私が20歳のときに、父は病気で亡くなりました。とてもつらかったですが、限られた短い時間でも、父と一緒に過ごせて良かった。その思い出は、私の心に深く刻まれています。
| 好きだから結婚したはずなのに、妻への不満をため込む日々
私は、38歳のときにブラジル人のフェルナンダと結婚。今は息子のアーサーと3人で生活しています。妻との出会いはブラジルで行われた霊友会のリーダー研修会で、そのときにビデオ通話を通じて知り合ったのです。
私が36歳のときに、彼女が観光でペルーを訪れ、彼女の観光ガイド役を買って出ました。私は彼女の明るさや親しみやすさに惹かれ、付き合うことになったのです。帰国した彼女と1年間の遠距離恋愛を経て、私はブラジルまで彼女を迎えに行き、翌年にペルーで結婚しました。
私たちは医者から、「子どもはできない」と言われていましたが、7年前に愛する息子を授かることができました。しかし妻と生活を共にしていく中で、お互いの異なる文化、習慣、性格の違いが目に付くようになりました。
遠距離恋愛の期間が長かったからか、お互いのことがあまりよく分かっていなかったのだと思います。会話も減り、私はだんだんと不満をため込み、妻へぶつけてしまうこともありました。夫婦関係は冷え込む一方で、「ブラジルに帰ってくれ!」と思ってしまうことも…。そんな日々を変えたのは、妻と一緒に、会員の家に訪れるようになってからでした。
会員とお経をあげてから、彼らの気持ちを聞いていくと、家族や夫婦関係で似た問題を抱えている会員が多いのです。お互いに素直になれなくてすれ違う、私たち夫婦の姿と重なりました。

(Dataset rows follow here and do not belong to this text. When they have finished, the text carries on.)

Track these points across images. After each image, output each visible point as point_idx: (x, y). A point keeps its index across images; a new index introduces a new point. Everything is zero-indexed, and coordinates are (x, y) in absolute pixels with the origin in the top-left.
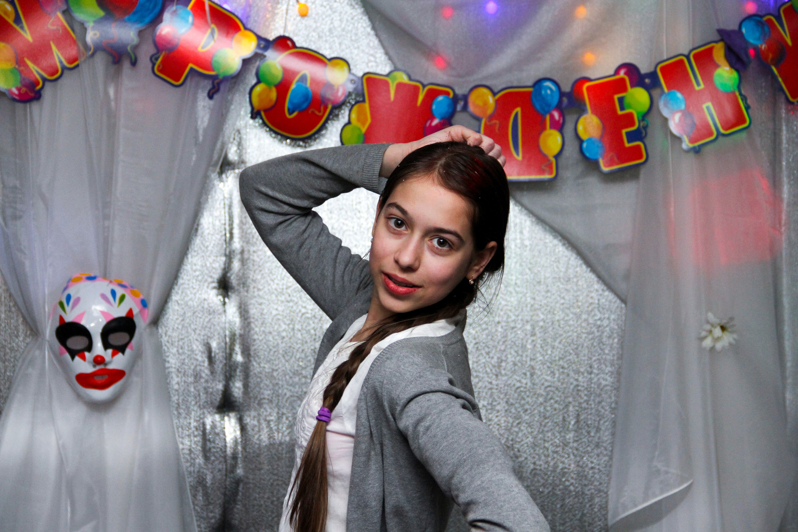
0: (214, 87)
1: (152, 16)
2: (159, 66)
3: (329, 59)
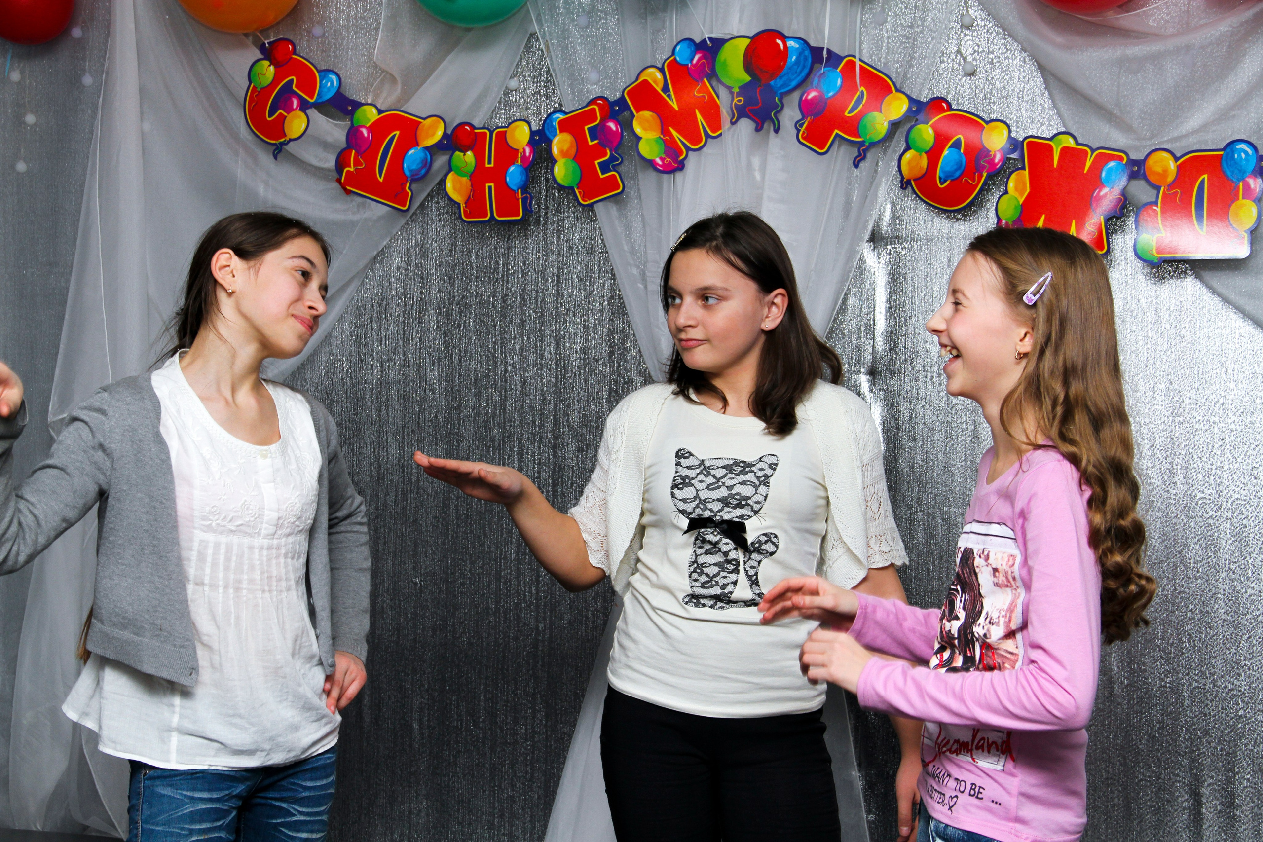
0: (860, 155)
1: (799, 79)
2: (804, 133)
3: (987, 123)
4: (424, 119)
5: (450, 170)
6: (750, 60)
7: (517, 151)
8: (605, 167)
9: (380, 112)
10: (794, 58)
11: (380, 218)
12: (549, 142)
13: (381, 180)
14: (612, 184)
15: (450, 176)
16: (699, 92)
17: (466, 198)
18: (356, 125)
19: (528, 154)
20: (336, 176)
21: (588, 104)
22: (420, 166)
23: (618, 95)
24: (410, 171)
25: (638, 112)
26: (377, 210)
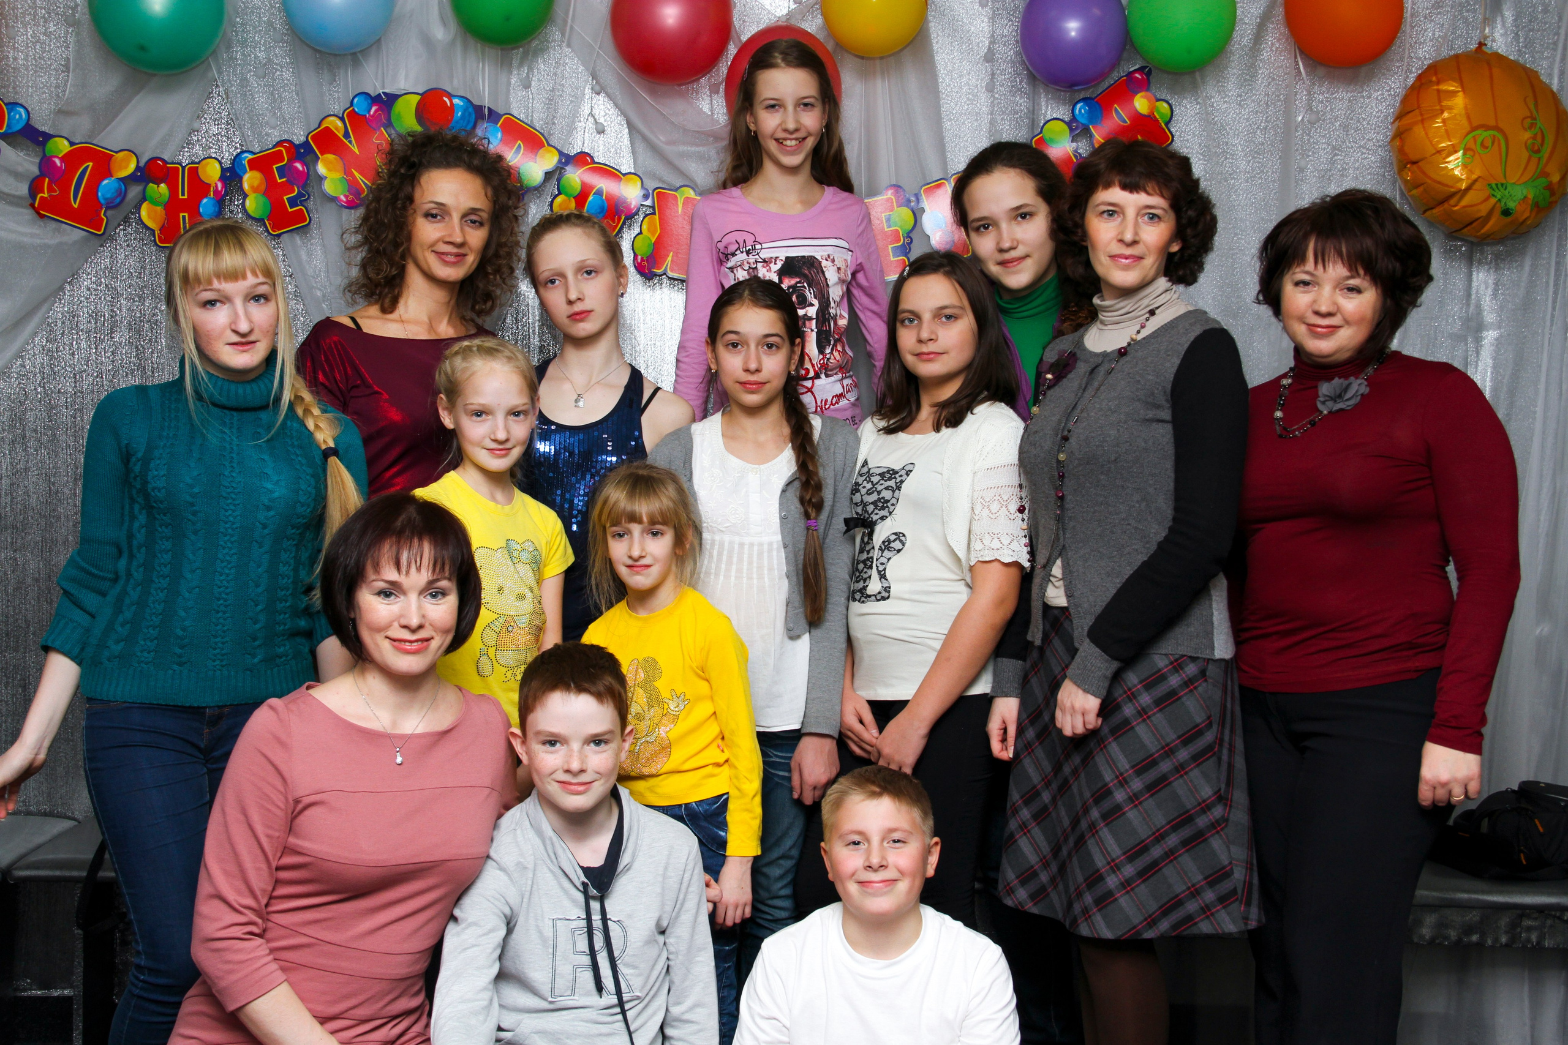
3: (624, 175)
4: (117, 152)
5: (144, 199)
6: (422, 112)
7: (209, 185)
8: (293, 202)
9: (72, 144)
10: (460, 114)
11: (75, 242)
12: (241, 178)
13: (76, 206)
14: (299, 217)
15: (144, 205)
16: (376, 139)
17: (160, 225)
18: (48, 154)
19: (220, 189)
20: (30, 201)
21: (274, 147)
22: (115, 195)
23: (303, 139)
24: (105, 199)
25: (322, 154)
26: (74, 234)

会員たち、そして私たちの息子には、必ず幸せになってもらいたい。そのために自分ができることは何だろうか。私は、妻に話しました。「お互い、もっと素直になろう。自分の感じていることや嫌なことをため込まずに、まずは話し合おうよ」と。芯が強い妻も思うところがあったのか、私に共感してくれて、互いに積極的に歩み寄っていくようになったのです。

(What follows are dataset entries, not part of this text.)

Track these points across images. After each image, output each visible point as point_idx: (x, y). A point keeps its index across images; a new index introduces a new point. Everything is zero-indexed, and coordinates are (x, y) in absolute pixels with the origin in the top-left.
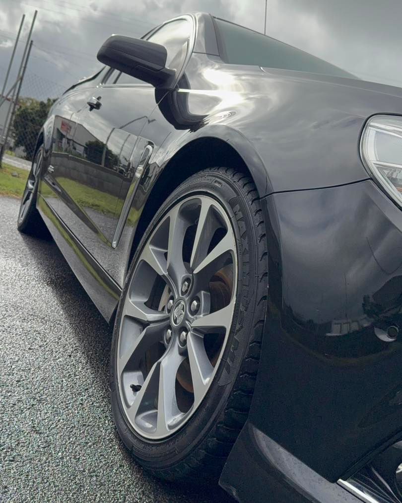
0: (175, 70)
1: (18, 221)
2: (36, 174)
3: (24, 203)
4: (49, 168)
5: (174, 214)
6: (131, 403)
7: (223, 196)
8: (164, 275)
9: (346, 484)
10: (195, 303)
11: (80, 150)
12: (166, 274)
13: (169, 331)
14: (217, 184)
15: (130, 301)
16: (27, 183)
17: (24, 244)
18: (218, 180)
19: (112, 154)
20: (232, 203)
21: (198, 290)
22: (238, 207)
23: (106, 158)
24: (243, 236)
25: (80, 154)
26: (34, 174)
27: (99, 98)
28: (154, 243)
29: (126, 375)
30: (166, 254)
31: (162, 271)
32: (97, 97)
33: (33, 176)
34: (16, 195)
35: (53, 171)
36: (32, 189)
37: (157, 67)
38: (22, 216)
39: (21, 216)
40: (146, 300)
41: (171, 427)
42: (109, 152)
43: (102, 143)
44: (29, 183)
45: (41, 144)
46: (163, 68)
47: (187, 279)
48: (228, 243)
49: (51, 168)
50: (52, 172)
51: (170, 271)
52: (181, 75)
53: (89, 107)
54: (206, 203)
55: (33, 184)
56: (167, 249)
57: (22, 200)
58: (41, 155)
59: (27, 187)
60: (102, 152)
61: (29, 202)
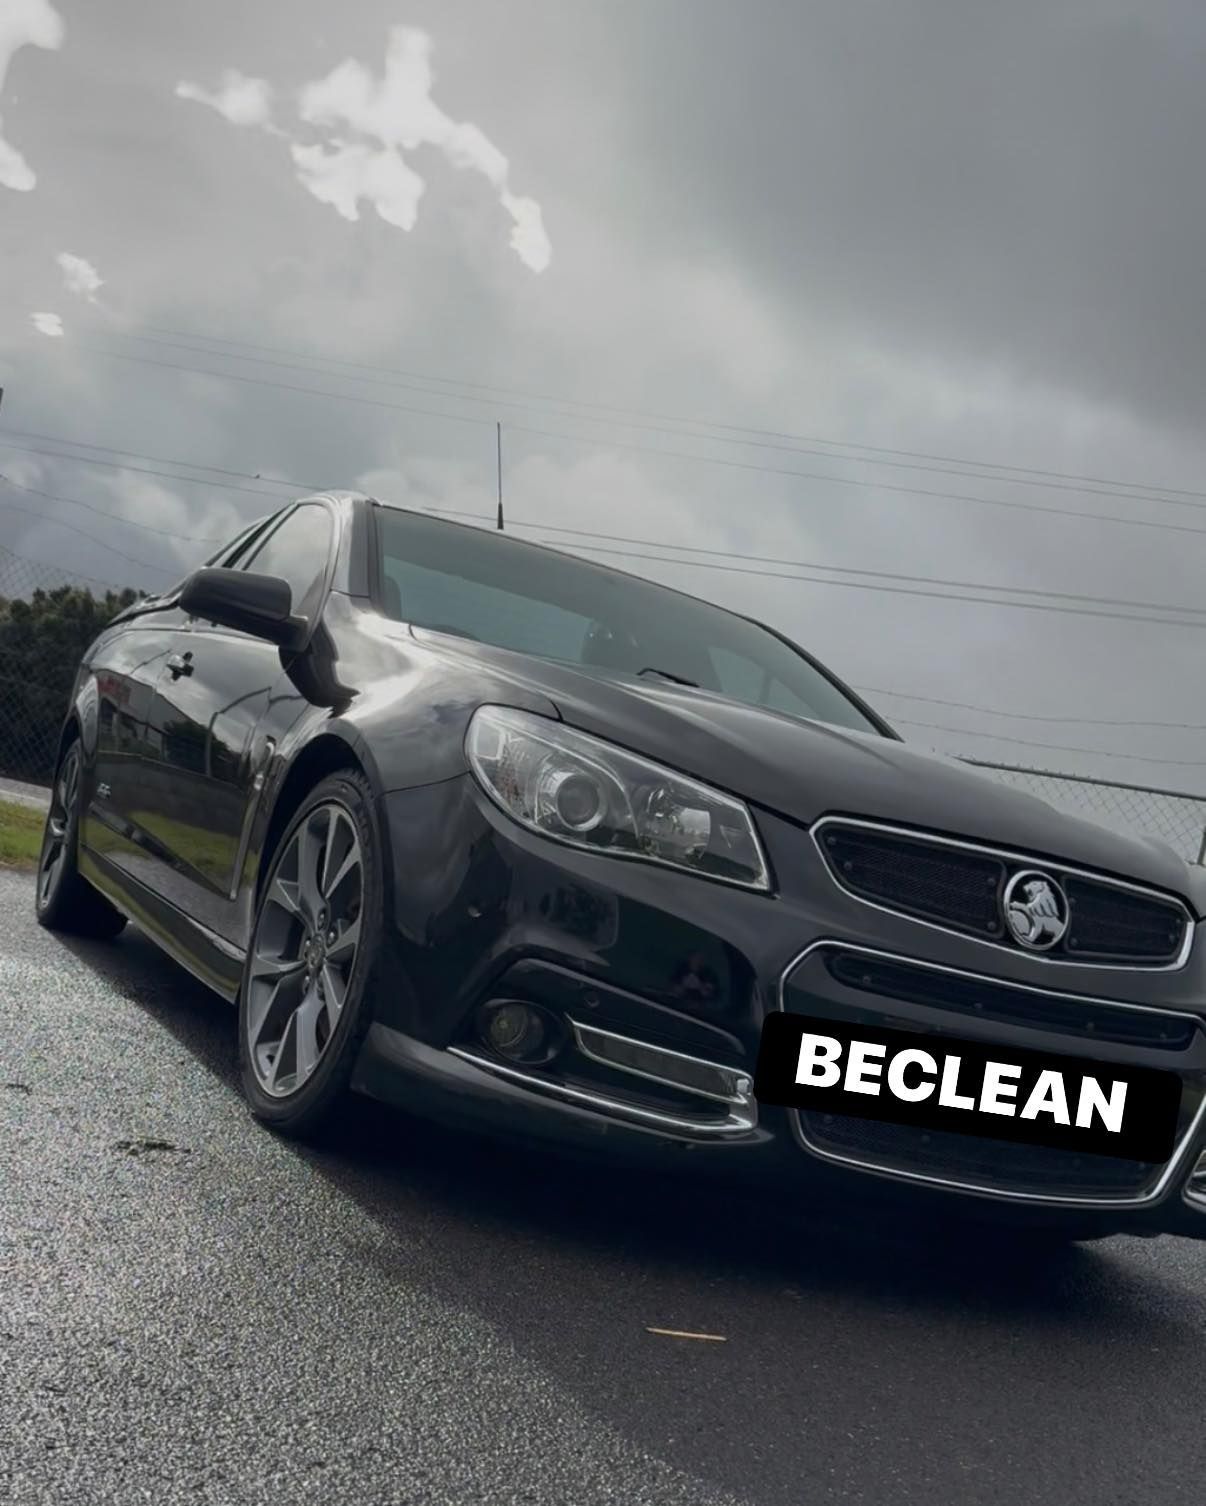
0: (306, 618)
1: (37, 908)
2: (67, 805)
3: (47, 868)
4: (100, 790)
5: (303, 832)
6: (267, 1073)
7: (347, 801)
8: (296, 912)
9: (451, 1049)
10: (332, 935)
11: (155, 740)
12: (298, 909)
13: (307, 978)
14: (344, 790)
15: (259, 957)
16: (48, 824)
17: (61, 946)
18: (346, 784)
19: (228, 752)
20: (357, 809)
21: (334, 919)
22: (361, 814)
23: (214, 759)
24: (366, 845)
25: (157, 751)
26: (63, 803)
27: (188, 656)
28: (281, 876)
29: (260, 1047)
30: (297, 888)
31: (292, 906)
32: (183, 654)
33: (62, 808)
34: (6, 861)
35: (109, 793)
36: (62, 837)
37: (277, 616)
38: (46, 894)
39: (42, 894)
40: (279, 954)
41: (309, 1071)
42: (220, 747)
43: (202, 727)
44: (52, 823)
45: (74, 740)
46: (285, 619)
47: (324, 911)
48: (355, 855)
49: (104, 789)
50: (108, 796)
51: (303, 904)
52: (316, 625)
53: (171, 672)
54: (335, 812)
55: (62, 826)
56: (296, 880)
57: (41, 861)
58: (76, 761)
59: (48, 834)
60: (203, 746)
61: (59, 865)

私は小さい頃の経験から、夫婦がいがみ合う中で一番傷ついているのは、子どもなのだと実感しています。ですが私も、妻と些細なことからぶつかり合い、息子を悲しませていました。この教えを実践していたおかげで、親と同じことをしている自分の姿に気づきました。今は3人で幸せに暮らせています。私はこれからもこの教えを人に伝え、幸せな家庭を一軒でも多く増やしていきます。